■ Task prompt: Repeat the source lines exactly as they appear, from the start of the rows through the line holding "<p><p>The grill-type flavour", both included. Leave the pictures out.

■ Provided entries:
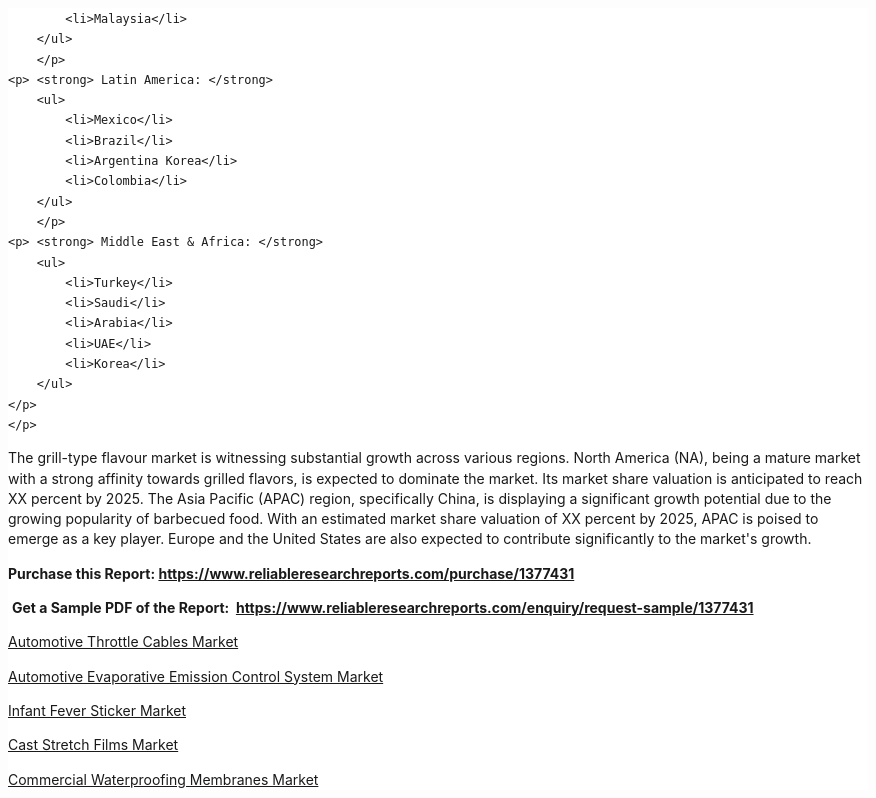             <li>Malaysia</li>
        </ul>
        </p> 
    <p> <strong> Latin America: </strong>
        <ul>
            <li>Mexico</li>
            <li>Brazil</li>
            <li>Argentina Korea</li>
            <li>Colombia</li>
        </ul>
        </p> 
    <p> <strong> Middle East & Africa: </strong>
        <ul>
            <li>Turkey</li>
            <li>Saudi</li>
            <li>Arabia</li>
            <li>UAE</li>
            <li>Korea</li>
        </ul>
    </p>
    </p>
<p><p>The grill-type flavour market is witnessing substantial growth across various regions. North America (NA), being a mature market with a strong affinity towards grilled flavors, is expected to dominate the market. Its market share valuation is anticipated to reach XX percent by 2025. The Asia Pacific (APAC) region, specifically China, is displaying a significant growth potential due to the growing popularity of barbecued food. With an estimated market share valuation of XX percent by 2025, APAC is poised to emerge as a key player. Europe and the United States are also expected to contribute significantly to the market's growth.</p></p>
<p><strong>Purchase this Report: <a href="https://www.reliableresearchreports.com/purchase/1377431">https://www.reliableresearchreports.com/purchase/1377431</a></strong></p>
<p>&nbsp;<strong>Get a Sample PDF of the Report:&nbsp;&nbsp;<a href="https://www.reliableresearchreports.com/enquiry/request-sample/1377431">https://www.reliableresearchreports.com/enquiry/request-sample/1377431</a></strong></p>
<p><strong></strong></p>
<p><p><a href="https://medium.com/@chiragreportprime1/automotive-throttle-cables-market-furnishes-information-on-market-share-market-trends-and-market-8e4557c7ec3f">Automotive Throttle Cables Market</a></p><p><a href="https://medium.com/@chiragreportprime2/automotive-evaporative-emission-control-system-market-size-market-outlook-and-market-forecast-716f32f1baad">Automotive Evaporative Emission Control System Market</a></p><p><a href="https://github.com/RickHolmes3/Market-Research-Report-List-1/blob/main/infant-fever-sticker-market.md">Infant Fever Sticker Market</a></p><p><a href="https://github.com/GroverBarry/Market-Research-Report-List-2/blob/main/cast-stretch-films-market.md">Cast Stretch Films Market</a></p><p><a href="https://www.linkedin.com/pulse/commercial-waterproofing-membranes-market-size-growth-forecast-gmqpc/">Commercial Waterproofing Membranes Market</a></p></p>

■ Task solution:
             <li>Malaysia</li>
        </ul>
        </p> 
    <p> <strong> Latin America: </strong>
        <ul>
            <li>Mexico</li>
            <li>Brazil</li>
            <li>Argentina Korea</li>
            <li>Colombia</li>
        </ul>
        </p> 
    <p> <strong> Middle East & Africa: </strong>
        <ul>
            <li>Turkey</li>
            <li>Saudi</li>
            <li>Arabia</li>
            <li>UAE</li>
            <li>Korea</li>
        </ul>
    </p>
    </p>
<p><p>The grill-type flavour market is witnessing substantial growth across various regions. North America (NA), being a mature market with a strong affinity towards grilled flavors, is expected to dominate the market. Its market share valuation is anticipated to reach XX percent by 2025. The Asia Pacific (APAC) region, specifically China, is displaying a significant growth potential due to the growing popularity of barbecued food. With an estimated market share valuation of XX percent by 2025, APAC is poised to emerge as a key player. Europe and the United States are also expected to contribute significantly to the market's growth.</p></p>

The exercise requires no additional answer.